# Totally at a loss for finding a trainer!!!!



## Val-Hi King Timber (Aug 26, 2010)

Timber recently graduated puppy class and we were going to move into intermediate a week and a half later. I went yesterday when classes were supposed to start only to find out that they wouldnt be happening because nobody signed up. What????? Great!!!!!
What do I do now? Ive called some other training places near by but its either their too far away or I cant get anyone to answer phones. Even after I leave messages.
So now here I am with a puppy almost 5 months old and we have no more options to further our training.
What the heck do I do?


----------



## GSDBESTK9 (Mar 26, 2002)

Where are you located?


----------



## Rerun (Feb 27, 2006)

Nobody signed up? Sounds like petsmart or petco?
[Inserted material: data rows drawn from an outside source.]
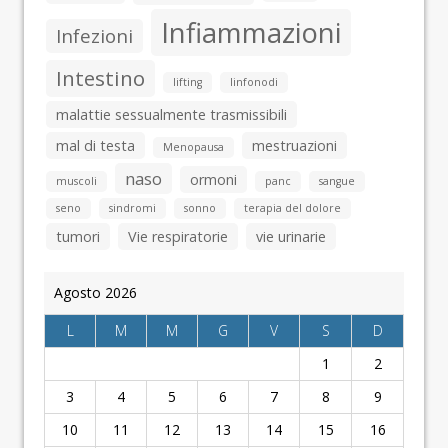
Infiammazioni
Infezioni
Intestino
lifting
linfonodi
malattie sessualmente trasmissibili
mal di testa
mestruazioni
Menopausa
naso
ormoni
muscoli
panc
sangue
seno
sindromi
sonno
terapia del dolore
tumori
Vie respiratorie
vie urinarie
Agosto 2026
L
M
M
G
V
S
D
1
2
3
4
5
6
7
8
9
10
11
12
13
14
15
16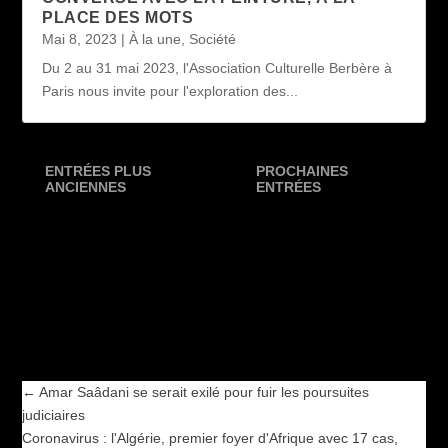
PLACE DES MOTS
Mai 8, 2023
|
À la une
,
Société
Du 2 au 31 mai 2023, l'Association Culturelle Berbère à
Paris nous invite pour l'exploration des...
ENTRÉES PLUS
PROCHAINES
ANCIENNES
ENTRÉES
←
Amar Saâdani se serait exilé pour fuir les poursuites
judiciaires
Coronavirus : l'Algérie, premier foyer d'Afrique avec 17 cas,
dont 16 membres d'une même famille
→
←
Amar Saâdani se serait exilé pour fuir les poursuites
judiciaires
Coronavirus : l'Algérie, premier foyer d'Afrique avec 17 cas,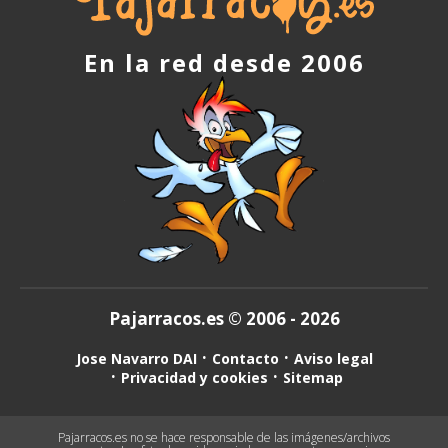
En la red desde 2006
Pajarracos.es © 2006 - 2026
Jose Navarro DAI
Contacto
Aviso legal
Privacidad y cookies
Sitemap
Pajarracos.es no se hace responsable de las imágenes/archivos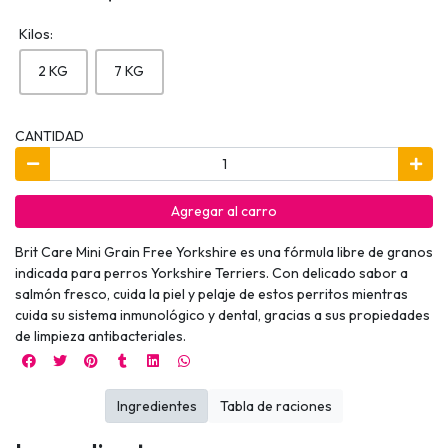
Kilos:
2 KG
7 KG
CANTIDAD
Agregar al carro
Brit Care Mini Grain Free Yorkshire es una fórmula libre de granos
indicada para perros Yorkshire Terriers. Con delicado sabor a
salmón fresco, cuida la piel y pelaje de estos perritos mientras
cuida su sistema inmunológico y dental, gracias a sus propiedades
de limpieza antibacteriales.
Ingredientes
Tabla de raciones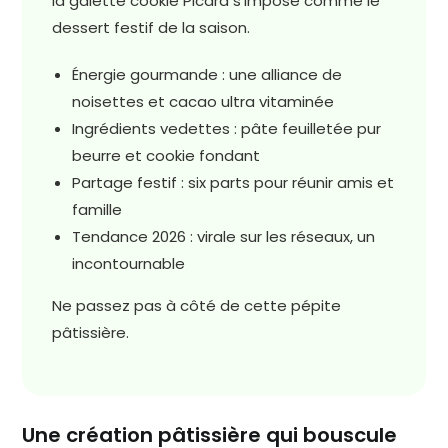
la galette cookie Picard s’impose comme le
dessert festif de la saison.
Énergie gourmande : une alliance de
noisettes et cacao ultra vitaminée
Ingrédients vedettes : pâte feuilletée pur
beurre et cookie fondant
Partage festif : six parts pour réunir amis et
famille
Tendance 2026 : virale sur les réseaux, un
incontournable
Ne passez pas à côté de cette pépite
pâtissière.
Une création pâtissière qui bouscule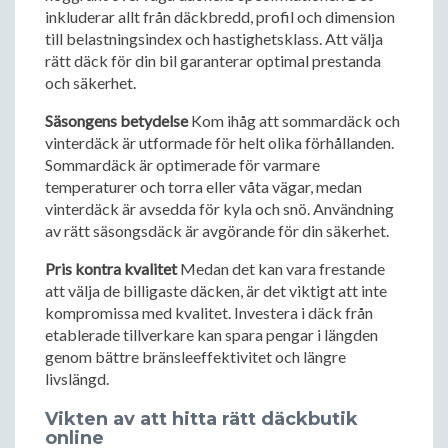
inkluderar allt från däckbredd, profil och dimension
till belastningsindex och hastighetsklass. Att välja
rätt däck för din bil garanterar optimal prestanda
och säkerhet.
Säsongens betydelse
Kom ihåg att sommardäck och
vinterdäck är utformade för helt olika förhållanden.
Sommardäck är optimerade för varmare
temperaturer och torra eller våta vägar, medan
vinterdäck är avsedda för kyla och snö. Användning
av rätt säsongsdäck är avgörande för din säkerhet.
Pris kontra kvalitet
Medan det kan vara frestande
att välja de billigaste däcken, är det viktigt att inte
kompromissa med kvalitet. Investera i däck från
etablerade tillverkare kan spara pengar i längden
genom bättre bränsleeffektivitet och längre
livslängd.
Vikten av att hitta rätt däckbutik
online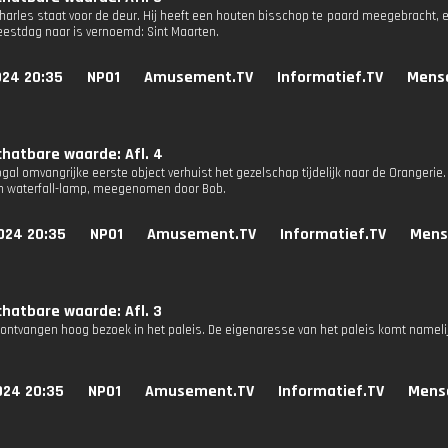
arles staat voor de deur. Hij heeft een houten bisschop te paard meegebracht, een
feestdag naar is vernoemd: Sint Maarten.
024 20:35
NPO1
Amusement.TV
Informatief.TV
Mens
hatbare waarde: Afl. 4
gal omvangrijke eerste object verhuist het gezelschap tijdelijk naar de Orangerie.
n waterfall-lamp, meegenomen door Bob.
024 20:35
NPO1
Amusement.TV
Informatief.TV
Mens
hatbare waarde: Afl. 3
 ontvangen hoog bezoek in het paleis. De eigenaresse van het paleis komt nameli
024 20:35
NPO1
Amusement.TV
Informatief.TV
Mens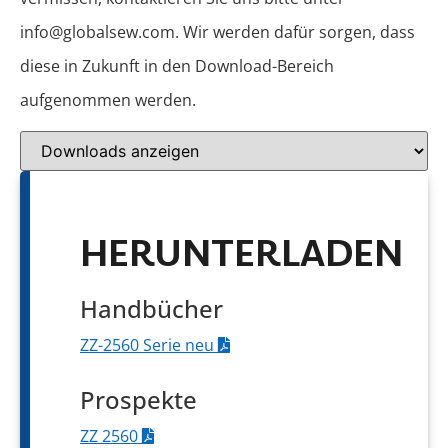
info@globalsew.com. Wir werden dafür sorgen, dass
diese in Zukunft in den Download-Bereich
aufgenommen werden.
HERUNTERLADEN
Handbücher
ZZ-2560 Serie neu
Prospekte
ZZ 2560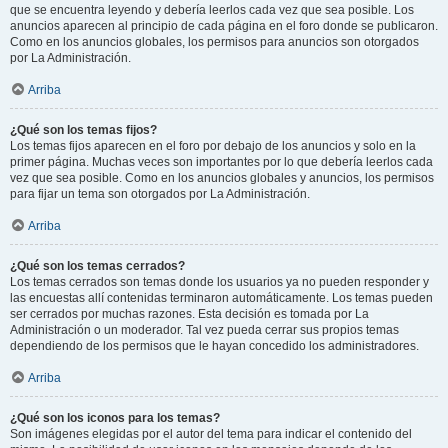
que se encuentra leyendo y debería leerlos cada vez que sea posible. Los
anuncios aparecen al principio de cada página en el foro donde se publicaron.
Como en los anuncios globales, los permisos para anuncios son otorgados
por La Administración.
Arriba
¿Qué son los temas fijos?
Los temas fijos aparecen en el foro por debajo de los anuncios y solo en la
primer página. Muchas veces son importantes por lo que debería leerlos cada
vez que sea posible. Como en los anuncios globales y anuncios, los permisos
para fijar un tema son otorgados por La Administración.
Arriba
¿Qué son los temas cerrados?
Los temas cerrados son temas donde los usuarios ya no pueden responder y
las encuestas allí contenidas terminaron automáticamente. Los temas pueden
ser cerrados por muchas razones. Esta decisión es tomada por La
Administración o un moderador. Tal vez pueda cerrar sus propios temas
dependiendo de los permisos que le hayan concedido los administradores.
Arriba
¿Qué son los iconos para los temas?
Son imágenes elegidas por el autor del tema para indicar el contenido del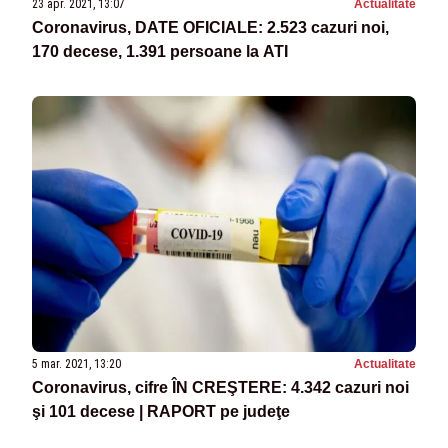
23 apr. 2021, 13:07
Actualitate
Coronavirus, DATE OFICIALE: 2.523 cazuri noi,
170 decese, 1.391 persoane la ATI
5 mar. 2021, 13:20
Actualitate
Coronavirus, cifre ÎN CREŞTERE: 4.342 cazuri noi
şi 101 decese | RAPORT pe judeţe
I would look for a facility that specializes in training. Try google.


----------



## Stosh (Jun 26, 2010)

Goggle 'obedience training club' in your area, should be one fairly close. We live in a rural area and there are several hunting clubs that teach basic obedience as well as retrieving.


----------



## Val-Hi King Timber (Aug 26, 2010)

No it wasnt Petco or anything like that. I refused to take Timber to a place like that. This place was called Doggie Dude Ranch. Its a ranch of show Australian Shepherds and a few show horses.
People are asked to sign up because the trainer who I believe is AKC certified, drives and hour and a half to get to our area.
The sad part was, in our last class the trainer showed us what we would be learning in intermediate. It was solidifying what we already learned and working on focus as we walked (which I love it when I see videos of GSDs doing it on her) turns, downs and stays.
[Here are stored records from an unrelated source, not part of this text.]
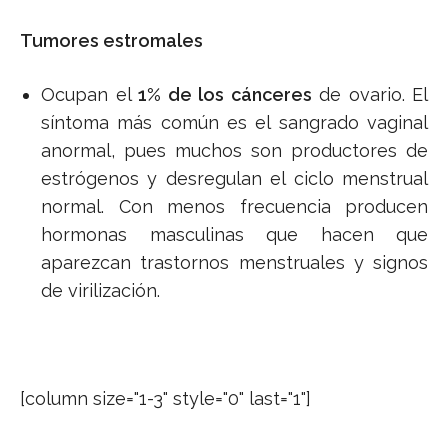
Tumores estromales
Ocupan el
1% de los cánceres
de ovario. El
síntoma más común es el sangrado vaginal
anormal, pues muchos son productores de
estrógenos y desregulan el ciclo menstrual
normal. Con menos frecuencia producen
hormonas masculinas que hacen que
aparezcan trastornos menstruales y signos
de virilización.
[column size="1-3" style="0" last="1"]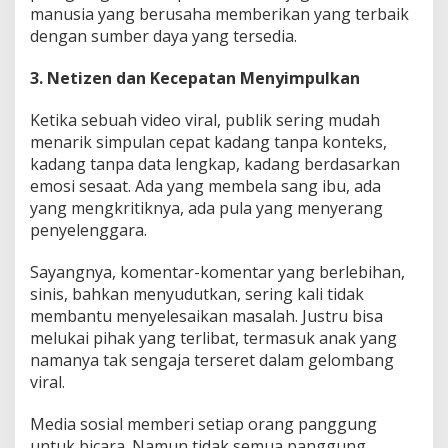
manusia yang berusaha memberikan yang terbaik
dengan sumber daya yang tersedia.
3. Netizen dan Kecepatan Menyimpulkan
Ketika sebuah video viral, publik sering mudah
menarik simpulan cepat kadang tanpa konteks,
kadang tanpa data lengkap, kadang berdasarkan
emosi sesaat. Ada yang membela sang ibu, ada
yang mengkritiknya, ada pula yang menyerang
penyelenggara.
Sayangnya, komentar-komentar yang berlebihan,
sinis, bahkan menyudutkan, sering kali tidak
membantu menyelesaikan masalah. Justru bisa
melukai pihak yang terlibat, termasuk anak yang
namanya tak sengaja terseret dalam gelombang
viral.
Media sosial memberi setiap orang panggung
untuk bicara. Namun tidak semua panggung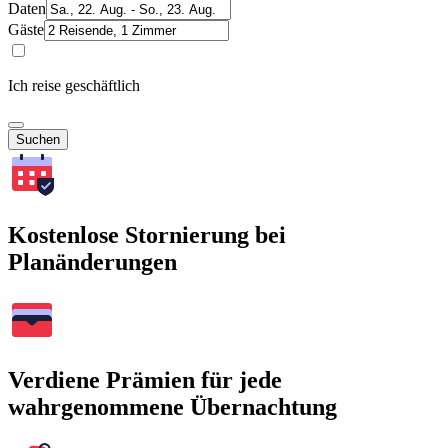
Daten
Gäste
Ich reise geschäftlich
Suchen
Kostenlose Stornierung bei
Planänderungen
Verdiene Prämien für jede
wahrgenommene Übernachtung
I am located right in between Hot Springs and Malvern AR. But too far away from Little Rock.

Thanks everyone.


----------



## Val-Hi King Timber (Aug 26, 2010)

Here is the link to the dude ranch:

KEP Doggie Dude Ranch - K-9 Dog Obedience - Hot Springs, Arkansas

I have been calling the K 9 Kampus for days now and leaving messages because it looks like the deal alot with GSD's. I finally got someone to call me back but I missed their call. They left a home # as well this time though. Ive been calling twice a day and NOTHING!!!
The Cactus Rock one I think is no longer in business. No working numbers.


----------



## Cassidy's Mom (Mar 30, 2003)

Val-Hi King Timber said:


> I am located right in between Hot Springs and Malvern AR. But too far away from Little Rock.


If you put your general location (at least the state, and maybe the nearest major city or metropolitan area), in your profile it will make it easier for people to answer your question without having to keep asking where you live.  I didn't even know you lived in Arkansas, and if you hadn't mentioned Little Rock I still wouldn't have because I'm not familar with the other two cities you mentioned.


----------



## DensterNY (Feb 1, 2010)

Well, training classes are not really for the dogs but to teach owners how to train their dogs so as you are searching for classes there are plenty of good resources (books, dvds, online videos) for you to continue training your dog.

Here are two books that I highly recommend: 
The Power of Positive Dog training - by Pat Miller
Amazon.com: The Power of Positive Dog Training (9780470241844): Pat Miller: Books: Reviews, Prices & more

How to Behave so Your Dog Behaves
Amazon.com: How to Behave So Your Dog Behaves (9780793806447): Sophia Yin: Books: Reviews, Prices & more

There are also tons of great videos on Youtube (many of them shared on this site) which showcases every command or issue that you may be interested in. 

The only problem with this approach is that you have to be highly self-motivated as you don't have an instructor or a class environment to encourage you to train. However, if you can manage this then really just set out to train the basics: sit, down, stay, heel, settle, leave it, drop it, wait, go sniff, watch me, off, look at that, take it, fetch, etc... 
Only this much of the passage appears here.